Priya stared at him. Her jaw trembled once. Then hardened.
“What do you need?”
“Can you climb back here?”
She glanced over her shoulder into the cab. “Windshield’s spiderwebbed. Driver’s side crushed. Passenger door maybe. But there are things outside.”
“Then stay put until I clear the side.”
“Clear it with what, your charming personality?”
Jonah looked at the dead scavenger below. His shears were still in its eye.
“Working on options.”
Lucy’s small hand gripped his wrist. “Don’t go.”
He looked down.
Her eyes had sharpened with pain and terror. Not enough oxygen, not enough blood, but enough understanding. Children understood abandonment before language. It was one of the first lessons bodies learned.
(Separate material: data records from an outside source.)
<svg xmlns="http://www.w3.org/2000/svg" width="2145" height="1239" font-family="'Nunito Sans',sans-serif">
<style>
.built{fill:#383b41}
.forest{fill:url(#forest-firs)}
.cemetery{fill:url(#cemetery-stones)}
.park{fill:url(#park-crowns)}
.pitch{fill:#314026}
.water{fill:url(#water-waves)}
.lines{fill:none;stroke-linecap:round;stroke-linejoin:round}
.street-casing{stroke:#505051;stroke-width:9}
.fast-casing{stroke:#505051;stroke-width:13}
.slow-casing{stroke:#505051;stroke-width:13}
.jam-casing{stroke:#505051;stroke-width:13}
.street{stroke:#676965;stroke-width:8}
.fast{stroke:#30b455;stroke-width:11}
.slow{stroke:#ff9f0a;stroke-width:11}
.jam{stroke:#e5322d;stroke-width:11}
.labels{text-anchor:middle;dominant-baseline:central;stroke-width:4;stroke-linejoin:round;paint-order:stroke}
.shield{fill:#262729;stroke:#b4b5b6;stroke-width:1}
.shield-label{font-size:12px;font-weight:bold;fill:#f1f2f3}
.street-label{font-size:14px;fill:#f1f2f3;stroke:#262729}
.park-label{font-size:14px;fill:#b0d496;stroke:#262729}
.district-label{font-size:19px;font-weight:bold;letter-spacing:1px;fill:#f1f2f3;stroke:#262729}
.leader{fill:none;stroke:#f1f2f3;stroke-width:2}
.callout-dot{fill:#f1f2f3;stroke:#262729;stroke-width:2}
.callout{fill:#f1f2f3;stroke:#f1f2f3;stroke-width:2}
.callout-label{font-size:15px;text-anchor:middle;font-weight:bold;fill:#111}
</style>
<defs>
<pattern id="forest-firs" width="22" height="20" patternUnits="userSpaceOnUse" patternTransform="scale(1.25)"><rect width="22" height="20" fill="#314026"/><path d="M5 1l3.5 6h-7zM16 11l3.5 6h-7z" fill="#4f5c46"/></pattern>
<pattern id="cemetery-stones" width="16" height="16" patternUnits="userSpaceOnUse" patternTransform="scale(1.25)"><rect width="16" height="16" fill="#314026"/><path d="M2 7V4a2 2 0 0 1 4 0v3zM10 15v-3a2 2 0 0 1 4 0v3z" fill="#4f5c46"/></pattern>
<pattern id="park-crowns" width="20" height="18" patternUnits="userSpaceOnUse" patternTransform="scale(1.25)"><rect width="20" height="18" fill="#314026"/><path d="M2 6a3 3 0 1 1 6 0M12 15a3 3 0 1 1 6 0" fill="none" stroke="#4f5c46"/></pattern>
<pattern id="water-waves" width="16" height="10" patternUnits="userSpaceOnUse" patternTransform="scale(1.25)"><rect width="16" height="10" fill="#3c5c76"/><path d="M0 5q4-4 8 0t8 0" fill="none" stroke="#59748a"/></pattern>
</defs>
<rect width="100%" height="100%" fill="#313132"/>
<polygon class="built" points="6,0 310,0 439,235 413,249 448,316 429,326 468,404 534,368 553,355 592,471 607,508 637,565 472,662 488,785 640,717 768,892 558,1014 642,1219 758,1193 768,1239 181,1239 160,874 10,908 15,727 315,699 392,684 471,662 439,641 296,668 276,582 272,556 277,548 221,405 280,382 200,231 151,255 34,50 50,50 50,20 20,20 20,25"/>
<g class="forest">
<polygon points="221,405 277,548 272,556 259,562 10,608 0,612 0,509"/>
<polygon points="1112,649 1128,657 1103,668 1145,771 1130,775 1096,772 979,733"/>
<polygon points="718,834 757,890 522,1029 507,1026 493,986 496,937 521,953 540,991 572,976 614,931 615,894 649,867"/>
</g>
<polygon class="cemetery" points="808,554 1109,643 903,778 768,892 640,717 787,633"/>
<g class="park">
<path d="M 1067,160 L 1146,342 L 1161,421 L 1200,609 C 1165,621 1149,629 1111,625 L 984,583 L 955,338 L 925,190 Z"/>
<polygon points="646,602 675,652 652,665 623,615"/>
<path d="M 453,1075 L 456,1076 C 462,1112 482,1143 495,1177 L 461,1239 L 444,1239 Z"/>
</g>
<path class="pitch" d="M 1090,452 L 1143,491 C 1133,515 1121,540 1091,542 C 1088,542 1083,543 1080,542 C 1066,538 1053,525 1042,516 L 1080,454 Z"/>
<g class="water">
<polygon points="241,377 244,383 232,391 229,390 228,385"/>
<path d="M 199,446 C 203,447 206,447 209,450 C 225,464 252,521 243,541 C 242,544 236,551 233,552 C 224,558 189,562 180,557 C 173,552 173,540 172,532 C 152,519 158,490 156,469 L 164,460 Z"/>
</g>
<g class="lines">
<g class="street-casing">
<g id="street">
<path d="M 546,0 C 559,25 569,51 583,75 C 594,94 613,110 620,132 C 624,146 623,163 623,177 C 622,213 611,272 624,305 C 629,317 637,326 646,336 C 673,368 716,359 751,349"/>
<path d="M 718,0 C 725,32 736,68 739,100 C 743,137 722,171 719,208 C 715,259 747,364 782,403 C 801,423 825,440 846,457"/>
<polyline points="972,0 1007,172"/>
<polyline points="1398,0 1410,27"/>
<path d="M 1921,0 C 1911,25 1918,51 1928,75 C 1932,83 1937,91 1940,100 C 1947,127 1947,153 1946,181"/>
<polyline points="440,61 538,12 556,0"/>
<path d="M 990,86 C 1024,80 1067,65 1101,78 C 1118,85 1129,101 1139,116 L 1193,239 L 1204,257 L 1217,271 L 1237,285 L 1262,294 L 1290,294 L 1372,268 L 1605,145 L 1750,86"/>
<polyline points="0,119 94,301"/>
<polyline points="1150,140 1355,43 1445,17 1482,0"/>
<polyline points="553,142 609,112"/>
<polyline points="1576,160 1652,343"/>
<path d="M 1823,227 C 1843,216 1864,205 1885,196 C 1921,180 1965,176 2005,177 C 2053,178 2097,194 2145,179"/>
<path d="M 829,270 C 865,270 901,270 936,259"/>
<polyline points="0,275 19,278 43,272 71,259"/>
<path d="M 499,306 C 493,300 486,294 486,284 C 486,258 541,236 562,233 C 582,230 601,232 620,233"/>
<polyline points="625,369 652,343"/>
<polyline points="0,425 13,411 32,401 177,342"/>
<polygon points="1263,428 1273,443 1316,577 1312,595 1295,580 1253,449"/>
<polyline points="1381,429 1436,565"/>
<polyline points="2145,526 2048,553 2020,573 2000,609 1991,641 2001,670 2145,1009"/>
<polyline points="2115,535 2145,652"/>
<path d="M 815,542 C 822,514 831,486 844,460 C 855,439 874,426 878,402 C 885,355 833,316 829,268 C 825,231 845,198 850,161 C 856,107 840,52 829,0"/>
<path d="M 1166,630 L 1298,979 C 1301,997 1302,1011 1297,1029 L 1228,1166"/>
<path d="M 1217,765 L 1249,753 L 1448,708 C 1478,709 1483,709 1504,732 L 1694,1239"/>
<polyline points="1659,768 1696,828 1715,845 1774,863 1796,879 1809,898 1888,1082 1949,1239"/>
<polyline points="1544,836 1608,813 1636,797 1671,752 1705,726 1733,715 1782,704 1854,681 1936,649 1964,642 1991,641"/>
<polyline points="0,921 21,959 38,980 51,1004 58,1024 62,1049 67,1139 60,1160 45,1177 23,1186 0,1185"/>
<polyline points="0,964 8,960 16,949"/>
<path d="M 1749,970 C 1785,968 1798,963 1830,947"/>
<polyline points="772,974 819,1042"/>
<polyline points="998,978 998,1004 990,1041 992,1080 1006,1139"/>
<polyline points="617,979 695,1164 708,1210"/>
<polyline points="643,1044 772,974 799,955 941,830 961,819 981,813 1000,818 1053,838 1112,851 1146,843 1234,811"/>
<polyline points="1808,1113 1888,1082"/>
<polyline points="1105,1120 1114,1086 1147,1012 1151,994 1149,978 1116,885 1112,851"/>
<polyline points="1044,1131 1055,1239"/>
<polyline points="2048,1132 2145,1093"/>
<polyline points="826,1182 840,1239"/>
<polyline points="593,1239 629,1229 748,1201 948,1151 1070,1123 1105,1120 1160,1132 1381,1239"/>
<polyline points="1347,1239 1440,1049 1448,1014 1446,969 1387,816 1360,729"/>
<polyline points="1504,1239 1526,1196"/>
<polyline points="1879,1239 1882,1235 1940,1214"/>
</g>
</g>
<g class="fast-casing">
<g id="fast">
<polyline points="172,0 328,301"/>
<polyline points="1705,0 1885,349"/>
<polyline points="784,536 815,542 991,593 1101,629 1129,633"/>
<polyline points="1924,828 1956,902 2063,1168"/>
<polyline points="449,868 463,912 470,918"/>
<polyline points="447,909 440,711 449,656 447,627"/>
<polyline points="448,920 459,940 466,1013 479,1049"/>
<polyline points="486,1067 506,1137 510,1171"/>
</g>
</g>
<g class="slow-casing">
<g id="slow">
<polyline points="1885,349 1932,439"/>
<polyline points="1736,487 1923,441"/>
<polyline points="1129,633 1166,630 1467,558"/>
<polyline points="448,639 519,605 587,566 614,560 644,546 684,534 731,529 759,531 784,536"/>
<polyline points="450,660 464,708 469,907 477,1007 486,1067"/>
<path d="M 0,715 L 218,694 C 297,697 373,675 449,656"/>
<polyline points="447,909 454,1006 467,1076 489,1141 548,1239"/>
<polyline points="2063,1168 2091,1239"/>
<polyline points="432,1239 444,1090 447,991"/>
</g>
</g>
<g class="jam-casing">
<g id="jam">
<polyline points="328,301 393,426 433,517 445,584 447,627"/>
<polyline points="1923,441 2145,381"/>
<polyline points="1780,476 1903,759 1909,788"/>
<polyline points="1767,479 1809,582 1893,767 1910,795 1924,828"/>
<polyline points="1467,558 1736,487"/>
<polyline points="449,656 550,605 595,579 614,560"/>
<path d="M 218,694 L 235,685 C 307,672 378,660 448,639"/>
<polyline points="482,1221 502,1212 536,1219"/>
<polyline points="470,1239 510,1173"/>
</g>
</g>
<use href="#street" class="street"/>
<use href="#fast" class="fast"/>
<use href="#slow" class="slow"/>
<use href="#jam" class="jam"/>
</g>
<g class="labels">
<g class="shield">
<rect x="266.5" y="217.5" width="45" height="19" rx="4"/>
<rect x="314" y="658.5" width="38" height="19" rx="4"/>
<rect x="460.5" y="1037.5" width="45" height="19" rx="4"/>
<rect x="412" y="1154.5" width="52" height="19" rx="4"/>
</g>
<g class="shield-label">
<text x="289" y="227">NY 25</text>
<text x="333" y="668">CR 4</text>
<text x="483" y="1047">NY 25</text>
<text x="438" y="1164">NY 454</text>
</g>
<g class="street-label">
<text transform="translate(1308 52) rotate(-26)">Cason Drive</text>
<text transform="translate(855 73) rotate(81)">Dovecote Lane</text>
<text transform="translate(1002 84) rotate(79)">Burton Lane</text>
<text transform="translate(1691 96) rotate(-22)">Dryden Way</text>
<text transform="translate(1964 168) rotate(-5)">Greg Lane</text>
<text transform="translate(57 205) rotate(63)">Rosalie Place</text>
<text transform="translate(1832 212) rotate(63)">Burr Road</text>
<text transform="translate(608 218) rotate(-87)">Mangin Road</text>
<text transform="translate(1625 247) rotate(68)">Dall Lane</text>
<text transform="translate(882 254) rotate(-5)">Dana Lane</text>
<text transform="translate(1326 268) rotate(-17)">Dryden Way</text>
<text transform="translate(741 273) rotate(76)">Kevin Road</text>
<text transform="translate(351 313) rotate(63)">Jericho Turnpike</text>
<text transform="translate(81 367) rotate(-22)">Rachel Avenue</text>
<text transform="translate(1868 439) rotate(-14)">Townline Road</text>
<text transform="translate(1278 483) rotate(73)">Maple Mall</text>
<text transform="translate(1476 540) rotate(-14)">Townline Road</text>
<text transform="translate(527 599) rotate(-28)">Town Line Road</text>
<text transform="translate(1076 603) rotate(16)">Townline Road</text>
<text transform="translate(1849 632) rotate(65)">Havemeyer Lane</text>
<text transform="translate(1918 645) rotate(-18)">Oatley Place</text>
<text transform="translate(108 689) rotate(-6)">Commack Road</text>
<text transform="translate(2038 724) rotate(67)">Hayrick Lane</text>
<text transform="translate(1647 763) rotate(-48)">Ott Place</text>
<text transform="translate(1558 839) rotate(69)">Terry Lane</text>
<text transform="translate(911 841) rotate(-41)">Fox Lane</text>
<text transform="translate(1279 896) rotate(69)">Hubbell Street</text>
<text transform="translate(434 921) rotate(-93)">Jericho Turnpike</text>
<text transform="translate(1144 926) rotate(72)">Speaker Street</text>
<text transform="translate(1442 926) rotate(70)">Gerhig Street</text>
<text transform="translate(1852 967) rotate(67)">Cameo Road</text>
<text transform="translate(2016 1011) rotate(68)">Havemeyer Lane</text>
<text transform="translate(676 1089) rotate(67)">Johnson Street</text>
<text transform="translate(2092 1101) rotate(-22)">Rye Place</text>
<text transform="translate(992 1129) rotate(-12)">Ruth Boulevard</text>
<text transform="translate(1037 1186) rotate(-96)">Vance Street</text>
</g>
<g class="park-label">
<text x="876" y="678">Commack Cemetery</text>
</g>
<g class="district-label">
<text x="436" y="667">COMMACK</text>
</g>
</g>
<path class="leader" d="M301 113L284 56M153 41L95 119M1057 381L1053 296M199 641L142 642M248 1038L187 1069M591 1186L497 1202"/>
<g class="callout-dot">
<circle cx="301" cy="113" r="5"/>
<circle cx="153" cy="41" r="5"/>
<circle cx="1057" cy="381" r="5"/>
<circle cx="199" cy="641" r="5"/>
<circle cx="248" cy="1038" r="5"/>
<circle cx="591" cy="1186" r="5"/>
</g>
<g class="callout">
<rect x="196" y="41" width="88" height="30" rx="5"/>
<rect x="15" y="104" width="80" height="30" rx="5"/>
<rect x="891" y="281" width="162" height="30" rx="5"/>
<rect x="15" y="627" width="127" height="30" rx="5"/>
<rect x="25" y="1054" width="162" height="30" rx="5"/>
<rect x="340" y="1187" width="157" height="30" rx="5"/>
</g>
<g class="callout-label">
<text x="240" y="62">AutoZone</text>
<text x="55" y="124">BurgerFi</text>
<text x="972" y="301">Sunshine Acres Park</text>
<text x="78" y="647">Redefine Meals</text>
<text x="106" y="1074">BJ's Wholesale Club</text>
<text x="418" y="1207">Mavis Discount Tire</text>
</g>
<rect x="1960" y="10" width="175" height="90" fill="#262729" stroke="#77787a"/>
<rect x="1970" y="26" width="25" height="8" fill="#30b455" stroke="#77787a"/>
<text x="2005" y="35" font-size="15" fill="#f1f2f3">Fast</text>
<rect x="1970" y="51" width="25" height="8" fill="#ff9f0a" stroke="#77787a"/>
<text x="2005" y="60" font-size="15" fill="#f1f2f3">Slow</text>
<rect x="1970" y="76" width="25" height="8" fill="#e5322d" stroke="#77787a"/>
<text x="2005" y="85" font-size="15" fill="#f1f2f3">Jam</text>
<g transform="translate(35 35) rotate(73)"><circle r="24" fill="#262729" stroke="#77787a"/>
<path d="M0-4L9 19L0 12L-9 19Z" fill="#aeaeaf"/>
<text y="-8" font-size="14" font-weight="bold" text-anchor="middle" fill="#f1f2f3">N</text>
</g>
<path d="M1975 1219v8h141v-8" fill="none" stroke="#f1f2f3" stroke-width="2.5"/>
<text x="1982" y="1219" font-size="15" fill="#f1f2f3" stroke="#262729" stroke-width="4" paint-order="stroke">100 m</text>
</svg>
“I’m not leaving,” he said.
“Promise?”
The word went through him like glass.
He had promised before. Patients in crushed cars. A teenager bleeding out under Christmas lights on Colfax. His own brother in a VA hospital room smelling of bleach and old nightmares. Jonah’s promises had never impressed death. Death took notes and collected anyway.
“I promise I’ll keep fighting for you,” he said.
Lucy held his wrist tighter, too weak to hurt him. “Okay.”
Outside, the scavengers finished with the businessman.
One of them lifted its head toward the ambulance.
Jonah saw its black eyes catch red light.
It chirped.
Another answered from somewhere near the bus stop.
“Priya,” Jonah said, “we’ve got company.”
“How many?”
“Two visible. Probably more.”
“Of course. Why would the apocalypse respect staffing ratios?”